» **What the task requires**: Here is the listing. Print it exactly.
══════
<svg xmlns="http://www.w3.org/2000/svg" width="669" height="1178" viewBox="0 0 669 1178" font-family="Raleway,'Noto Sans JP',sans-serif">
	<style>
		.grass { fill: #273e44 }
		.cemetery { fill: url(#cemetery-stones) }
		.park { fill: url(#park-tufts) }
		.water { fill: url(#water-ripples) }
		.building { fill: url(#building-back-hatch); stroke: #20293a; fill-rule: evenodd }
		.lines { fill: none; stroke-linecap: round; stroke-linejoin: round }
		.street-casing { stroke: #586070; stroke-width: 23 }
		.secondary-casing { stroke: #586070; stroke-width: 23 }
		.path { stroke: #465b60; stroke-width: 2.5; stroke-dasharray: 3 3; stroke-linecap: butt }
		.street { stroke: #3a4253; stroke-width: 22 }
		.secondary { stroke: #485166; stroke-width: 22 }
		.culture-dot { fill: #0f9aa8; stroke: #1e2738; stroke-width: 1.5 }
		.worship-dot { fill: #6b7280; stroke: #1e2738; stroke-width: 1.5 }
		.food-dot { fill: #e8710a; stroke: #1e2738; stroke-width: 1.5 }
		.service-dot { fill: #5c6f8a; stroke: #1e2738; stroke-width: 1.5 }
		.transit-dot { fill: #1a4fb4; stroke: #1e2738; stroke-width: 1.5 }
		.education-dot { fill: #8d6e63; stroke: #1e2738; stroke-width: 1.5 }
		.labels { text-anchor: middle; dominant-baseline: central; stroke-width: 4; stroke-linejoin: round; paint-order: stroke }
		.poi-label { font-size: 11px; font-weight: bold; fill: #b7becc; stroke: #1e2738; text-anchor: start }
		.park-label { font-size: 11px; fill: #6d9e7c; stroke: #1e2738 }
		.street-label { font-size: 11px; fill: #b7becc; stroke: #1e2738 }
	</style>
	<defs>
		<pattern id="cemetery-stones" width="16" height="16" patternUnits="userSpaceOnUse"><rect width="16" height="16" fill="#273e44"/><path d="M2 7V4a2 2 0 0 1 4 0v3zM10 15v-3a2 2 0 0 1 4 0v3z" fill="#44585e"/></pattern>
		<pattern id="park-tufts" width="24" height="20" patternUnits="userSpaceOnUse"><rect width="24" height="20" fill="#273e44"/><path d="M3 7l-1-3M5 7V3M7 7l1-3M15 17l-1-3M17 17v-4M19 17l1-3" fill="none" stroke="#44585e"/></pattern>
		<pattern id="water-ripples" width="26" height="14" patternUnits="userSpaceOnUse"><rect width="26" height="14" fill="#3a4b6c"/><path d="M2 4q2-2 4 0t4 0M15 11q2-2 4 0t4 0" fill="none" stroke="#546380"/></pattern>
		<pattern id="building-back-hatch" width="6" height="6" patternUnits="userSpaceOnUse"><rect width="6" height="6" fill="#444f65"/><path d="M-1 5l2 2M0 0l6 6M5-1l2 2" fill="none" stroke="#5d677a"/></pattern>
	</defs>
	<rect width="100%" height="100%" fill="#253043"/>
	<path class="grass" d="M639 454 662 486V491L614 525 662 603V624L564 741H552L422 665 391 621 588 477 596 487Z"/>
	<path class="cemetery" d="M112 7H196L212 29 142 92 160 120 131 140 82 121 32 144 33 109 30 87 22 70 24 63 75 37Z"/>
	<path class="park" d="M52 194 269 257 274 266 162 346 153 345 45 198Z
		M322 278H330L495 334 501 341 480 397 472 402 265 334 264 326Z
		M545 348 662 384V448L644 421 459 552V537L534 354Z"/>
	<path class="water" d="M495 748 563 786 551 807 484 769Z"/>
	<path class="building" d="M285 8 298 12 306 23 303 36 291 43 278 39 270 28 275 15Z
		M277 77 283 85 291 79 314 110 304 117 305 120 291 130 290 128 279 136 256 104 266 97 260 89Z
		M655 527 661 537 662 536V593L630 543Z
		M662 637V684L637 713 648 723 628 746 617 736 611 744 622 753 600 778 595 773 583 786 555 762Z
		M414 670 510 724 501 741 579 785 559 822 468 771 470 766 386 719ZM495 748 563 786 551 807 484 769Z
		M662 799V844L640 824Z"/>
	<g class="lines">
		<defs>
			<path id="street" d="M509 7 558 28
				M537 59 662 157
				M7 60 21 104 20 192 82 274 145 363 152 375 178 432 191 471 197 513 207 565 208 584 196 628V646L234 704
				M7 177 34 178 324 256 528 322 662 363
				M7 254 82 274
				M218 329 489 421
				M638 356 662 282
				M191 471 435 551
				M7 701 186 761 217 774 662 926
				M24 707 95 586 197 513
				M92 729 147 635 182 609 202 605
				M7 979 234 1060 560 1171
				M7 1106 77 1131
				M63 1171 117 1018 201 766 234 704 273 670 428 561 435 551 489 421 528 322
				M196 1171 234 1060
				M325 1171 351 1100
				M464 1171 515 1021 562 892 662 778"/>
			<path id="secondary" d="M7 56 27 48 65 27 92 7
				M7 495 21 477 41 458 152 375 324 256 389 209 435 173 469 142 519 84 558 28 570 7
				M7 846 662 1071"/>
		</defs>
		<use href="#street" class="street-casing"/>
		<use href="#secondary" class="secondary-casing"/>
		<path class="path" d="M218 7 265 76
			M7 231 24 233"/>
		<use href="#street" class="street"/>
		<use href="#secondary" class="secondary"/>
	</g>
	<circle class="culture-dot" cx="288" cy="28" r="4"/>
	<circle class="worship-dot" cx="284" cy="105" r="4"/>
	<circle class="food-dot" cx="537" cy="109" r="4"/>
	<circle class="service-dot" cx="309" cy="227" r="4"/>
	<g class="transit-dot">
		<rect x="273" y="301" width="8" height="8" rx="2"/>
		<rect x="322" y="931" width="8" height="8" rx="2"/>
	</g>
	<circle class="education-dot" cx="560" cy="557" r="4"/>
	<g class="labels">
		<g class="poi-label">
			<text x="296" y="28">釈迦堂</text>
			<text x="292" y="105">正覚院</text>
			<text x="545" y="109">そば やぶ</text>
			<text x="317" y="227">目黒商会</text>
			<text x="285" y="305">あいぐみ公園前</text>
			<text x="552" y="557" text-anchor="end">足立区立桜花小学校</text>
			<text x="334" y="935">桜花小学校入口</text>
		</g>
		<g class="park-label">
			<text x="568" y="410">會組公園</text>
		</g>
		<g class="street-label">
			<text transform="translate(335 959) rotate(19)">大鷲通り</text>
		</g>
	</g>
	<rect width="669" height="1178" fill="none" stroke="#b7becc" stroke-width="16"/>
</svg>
══════
» **Solution below**:
<svg xmlns="http://www.w3.org/2000/svg" width="669" height="1178" viewBox="0 0 669 1178" font-family="Raleway,'Noto Sans JP',sans-serif">
	<style>
		.grass { fill: #273e44 }
		.cemetery { fill: url(#cemetery-stones) }
		.park { fill: url(#park-tufts) }
		.water { fill: url(#water-ripples) }
		.building { fill: url(#building-back-hatch); stroke: #20293a; fill-rule: evenodd }
		.lines { fill: none; stroke-linecap: round; stroke-linejoin: round }
		.street-casing { stroke: #586070; stroke-width: 23 }
		.secondary-casing { stroke: #586070; stroke-width: 23 }
		.path { stroke: #465b60; stroke-width: 2.5; stroke-dasharray: 3 3; stroke-linecap: butt }
		.street { stroke: #3a4253; stroke-width: 22 }
		.secondary { stroke: #485166; stroke-width: 22 }
		.culture-dot { fill: #0f9aa8; stroke: #1e2738; stroke-width: 1.5 }
		.worship-dot { fill: #6b7280; stroke: #1e2738; stroke-width: 1.5 }
		.food-dot { fill: #e8710a; stroke: #1e2738; stroke-width: 1.5 }
		.service-dot { fill: #5c6f8a; stroke: #1e2738; stroke-width: 1.5 }
		.transit-dot { fill: #1a4fb4; stroke: #1e2738; stroke-width: 1.5 }
		.education-dot { fill: #8d6e63; stroke: #1e2738; stroke-width: 1.5 }
		.labels { text-anchor: middle; dominant-baseline: central; stroke-width: 4; stroke-linejoin: round; paint-order: stroke }
		.poi-label { font-size: 11px; font-weight: bold; fill: #b7becc; stroke: #1e2738; text-anchor: start }
		.park-label { font-size: 11px; fill: #6d9e7c; stroke: #1e2738 }
		.street-label { font-size: 11px; fill: #b7becc; stroke: #1e2738 }
	</style>
	<defs>
		<pattern id="cemetery-stones" width="16" height="16" patternUnits="userSpaceOnUse"><rect width="16" height="16" fill="#273e44"/><path d="M2 7V4a2 2 0 0 1 4 0v3zM10 15v-3a2 2 0 0 1 4 0v3z" fill="#44585e"/></pattern>
		<pattern id="park-tufts" width="24" height="20" patternUnits="userSpaceOnUse"><rect width="24" height="20" fill="#273e44"/><path d="M3 7l-1-3M5 7V3M7 7l1-3M15 17l-1-3M17 17v-4M19 17l1-3" fill="none" stroke="#44585e"/></pattern>
		<pattern id="water-ripples" width="26" height="14" patternUnits="userSpaceOnUse"><rect width="26" height="14" fill="#3a4b6c"/><path d="M2 4q2-2 4 0t4 0M15 11q2-2 4 0t4 0" fill="none" stroke="#546380"/></pattern>
		<pattern id="building-back-hatch" width="6" height="6" patternUnits="userSpaceOnUse"><rect width="6" height="6" fill="#444f65"/><path d="M-1 5l2 2M0 0l6 6M5-1l2 2" fill="none" stroke="#5d677a"/></pattern>
	</defs>
	<rect width="100%" height="100%" fill="#253043"/>
	<path class="grass" d="M639 454 662 486V491L614 525 662 603V624L564 741H552L422 665 391 621 588 477 596 487Z"/>
	<path class="cemetery" d="M112 7H196L212 29 142 92 160 120 131 140 82 121 32 144 33 109 30 87 22 70 24 63 75 37Z"/>
	<path class="park" d="M52 194 269 257 274 266 162 346 153 345 45 198Z
		M322 278H330L495 334 501 341 480 397 472 402 265 334 264 326Z
		M545 348 662 384V448L644 421 459 552V537L534 354Z"/>
	<path class="water" d="M495 748 563 786 551 807 484 769Z"/>
	<path class="building" d="M285 8 298 12 306 23 303 36 291 43 278 39 270 28 275 15Z
		M277 77 283 85 291 79 314 110 304 117 305 120 291 130 290 128 279 136 256 104 266 97 260 89Z
		M655 527 661 537 662 536V593L630 543Z
		M662 637V684L637 713 648 723 628 746 617 736 611 744 622 753 600 778 595 773 583 786 555 762Z
		M414 670 510 724 501 741 579 785 559 822 468 771 470 766 386 719ZM495 748 563 786 551 807 484 769Z
		M662 799V844L640 824Z"/>
	<g class="lines">
		<defs>
			<path id="street" d="M509 7 558 28
				M537 59 662 157
				M7 60 21 104 20 192 82 274 145 363 152 375 178 432 191 471 197 513 207 565 208 584 196 628V646L234 704
				M7 177 34 178 324 256 528 322 662 363
				M7 254 82 274
				M218 329 489 421
				M638 356 662 282
				M191 471 435 551
				M7 701 186 761 217 774 662 926
				M24 707 95 586 197 513
				M92 729 147 635 182 609 202 605
				M7 979 234 1060 560 1171
				M7 1106 77 1131
				M63 1171 117 1018 201 766 234 704 273 670 428 561 435 551 489 421 528 322
				M196 1171 234 1060
				M325 1171 351 1100
				M464 1171 515 1021 562 892 662 778"/>
			<path id="secondary" d="M7 56 27 48 65 27 92 7
				M7 495 21 477 41 458 152 375 324 256 389 209 435 173 469 142 519 84 558 28 570 7
				M7 846 662 1071"/>
		</defs>
		<use href="#street" class="street-casing"/>
		<use href="#secondary" class="secondary-casing"/>
		<path class="path" d="M218 7 265 76
			M7 231 24 233"/>
		<use href="#street" class="street"/>
		<use href="#secondary" class="secondary"/>
	</g>
	<circle class="culture-dot" cx="288" cy="28" r="4"/>
	<circle class="worship-dot" cx="284" cy="105" r="4"/>
	<circle class="food-dot" cx="537" cy="109" r="4"/>
	<circle class="service-dot" cx="309" cy="227" r="4"/>
	<g class="transit-dot">
		<rect x="273" y="301" width="8" height="8" rx="2"/>
		<rect x="322" y="931" width="8" height="8" rx="2"/>
	</g>
	<circle class="education-dot" cx="560" cy="557" r="4"/>
	<g class="labels">
		<g class="poi-label">
			<text x="296" y="28">釈迦堂</text>
			<text x="292" y="105">正覚院</text>
			<text x="545" y="109">そば やぶ</text>
			<text x="317" y="227">目黒商会</text>
			<text x="285" y="305">あいぐみ公園前</text>
			<text x="552" y="557" text-anchor="end">足立区立桜花小学校</text>
			<text x="334" y="935">桜花小学校入口</text>
		</g>
		<g class="park-label">
			<text x="568" y="410">會組公園</text>
		</g>
		<g class="street-label">
			<text transform="translate(335 959) rotate(19)">大鷲通り</text>
		</g>
	</g>
	<rect width="669" height="1178" fill="none" stroke="#b7becc" stroke-width="16"/>
</svg>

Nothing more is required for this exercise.